28 Oct 2007

USB memory stick for the clinically paranoid

The IronKey is triple-encrypted, filled with epoxy resin to prevent tampering, shielded from electron microscope snooping and best of all - if you enter the pass code incorrectly ten times it will self destruct.

Ideal for storing Powerpoint presentations and living out a Walter Mitty-esque fantasy life.

Ridiculous video watch for the friendless


This is obviously ridiculous and is the equivalent to hanging a kick me I'm a loser sign around my neck.

And yet.. and yet..

links

AirPower wiki
locations of power outlets in airports
HOWTO: make a night vision webcam
for entirely legitimate, security-based purposes wholly unconnected with that restraining order
QueryCatFAQ database - how to do almost everything (or at least, everything that has been lightly documented by a geek)

Gmail adds IMAP (for some)

Google has quietly rolled out IMAP access for a seemingly random group of GMail users. IMAP makes a lot of sense as a roaming email protocol, compared to POP3's focus on single-device offline reading.


It's a brave move for Google in some ways - if enough users start reading their mail in 'real' desktop client apps like Thunderbird, Pegasus and (cough) Outlook or via Blackberry (etc.) then they are bound to see a drop off in ad revenue as users stop seeing those context sensitive blipverts at the top of their browser. Could they be about to start injecting ad copy into our emails?

Prism - Mozilla's 'browserless' web platform

Prism is a spinoff from Mozilla Labs' WebRunner XUL applications environment that allows web apps such as GMail, Flickr or FaceBook to run as desktop apps in their own seperate client windows.

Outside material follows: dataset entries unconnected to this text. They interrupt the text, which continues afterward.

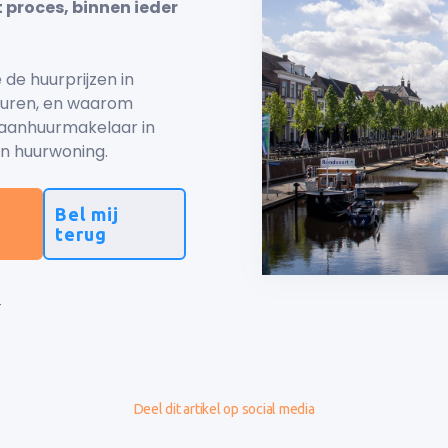
t proces, binnen ieder
de huurprijzen in
 huren, en waarom
 aanhuurmakelaar in
en huurwoning.
Bel mij
terug
-
Deel dit artikel op social media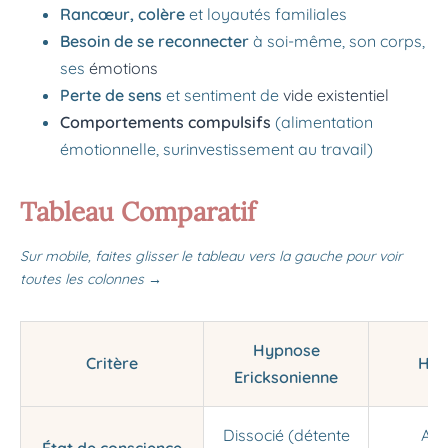
Rancœur, colère
et loyautés familiales
Besoin de se reconnecter
à soi-même, son corps,
ses
émotions
Perte de sens
et sentiment de
vide existentiel
Comportements compulsifs
(alimentation
émotionnelle, surinvestissement au travail)
Tableau Comparatif
Sur mobile, faites glisser le tableau vers la gauche pour voir
toutes les colonnes →
Hypnose
Critère
Hyp
Ericksonienne
Dissocié (détente
Ass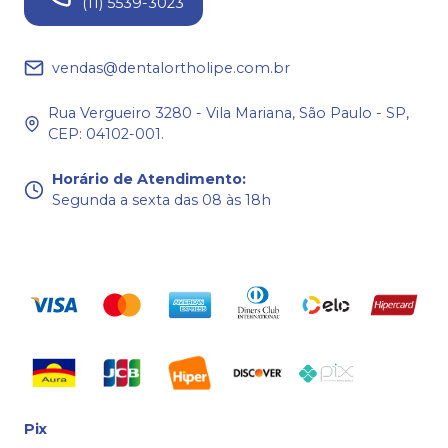
(11) 5539-3023
vendas@dentalortholipe.com.br
Rua Vergueiro 3280 - Vila Mariana, São Paulo - SP,
CEP: 04102-001.
Horário de Atendimento
:
Segunda a sexta das 08 às 18h
Pix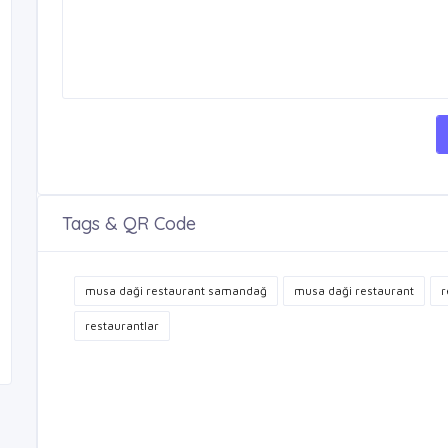
Tags & QR Code
musa daği restaurant samandağ
musa daği restaurant
r
restaurantlar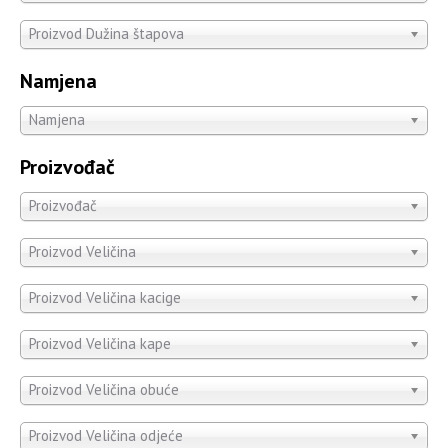
Proizvod Dužina štapova
Namjena
Namjena
Proizvođač
Proizvođač
Proizvod Veličina
Proizvod Veličina kacige
Proizvod Veličina kape
Proizvod Veličina obuće
Proizvod Veličina odjeće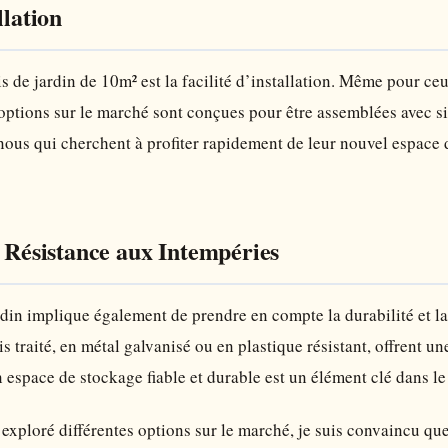
llation
ris de jardin de 10m² est la facilité d’installation. Même pour 
ptions sur le marché sont conçues pour être assemblées avec sim
nous qui cherchent à profiter rapidement de leur nouvel espace 
a Résistance aux Intempéries
ardin implique également de prendre en compte la durabilité et l
is traité, en métal galvanisé ou en plastique résistant, offrent u
 espace de stockage fiable et durable est un élément clé dans le
exploré différentes options sur le marché, je suis convaincu que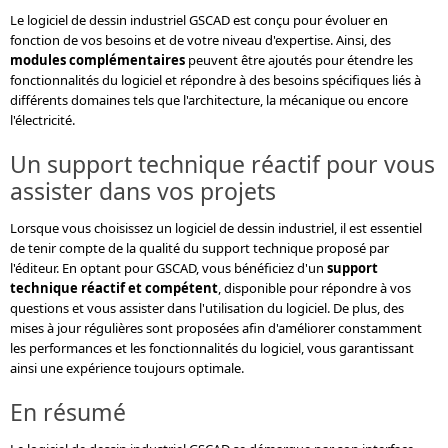
Le logiciel de dessin industriel GSCAD est conçu pour évoluer en
fonction de vos besoins et de votre niveau d'expertise. Ainsi, des
modules complémentaires
peuvent être ajoutés pour étendre les
fonctionnalités du logiciel et répondre à des besoins spécifiques liés à
différents domaines tels que l'architecture, la mécanique ou encore
l'électricité.
Un support technique réactif pour vous
assister dans vos projets
Lorsque vous choisissez un logiciel de dessin industriel, il est essentiel
de tenir compte de la qualité du support technique proposé par
l'éditeur. En optant pour GSCAD, vous bénéficiez d'un
support
technique réactif et compétent
, disponible pour répondre à vos
questions et vous assister dans l'utilisation du logiciel. De plus, des
mises à jour régulières sont proposées afin d'améliorer constamment
les performances et les fonctionnalités du logiciel, vous garantissant
ainsi une expérience toujours optimale.
En résumé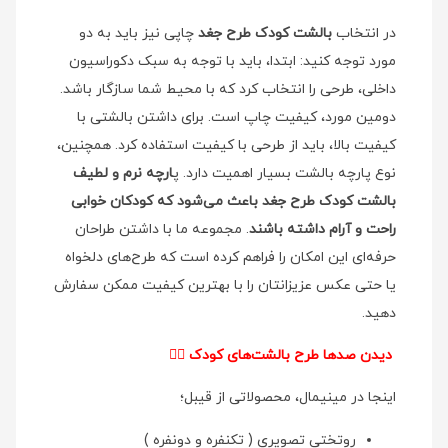
در انتخاب
بالشت کودک طرح جغد
چاپی نیز باید به دو
مورد توجه کنید: ابتدا، باید با توجه به سبک دکوراسیون
داخلی، طرحی را انتخاب کرد که با محیط شما سازگار باشد.
دومین مورد، کیفیت چاپ است. برای داشتن بالشتی با
کیفیت بالا، باید از طرحی با کیفیت استفاده کرد. همچنین،
نوع پارچه بالشت بسیار اهمیت دارد. پ
ارچه نرم و لطیف
بالشت کودک طرح جغد باعث می‌شود که کودکان خوابی
راحت و آرام داشته باشند
. مجموعه ما با داشتن طراحان
حرفه‌ای این امکان را فراهم کرده است که طرح‌های دلخواه
یا حتی عکس عزیزانتان را با بهترین کیفیت ممکن سفارش
دهید.
دیدن صدها طرح بالشت‌های کودک
👉🏻
اینجا در مینیمال، محصولاتی از قیبل؛
روتختی تصویری ( تکنفره و دونفره )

I probably have GMail open enough to warrant breaking it off the browser tab bar into it's own space, although I'm not sure what it would add to the experience other than making me use the Alt-Tab keys a bit more often. Prism would definitely be useful if you were trying to offer web apps on the corporate desktop, though - particularly if you wanted to jump on the web app bandwagon without actually letting your employees use the web.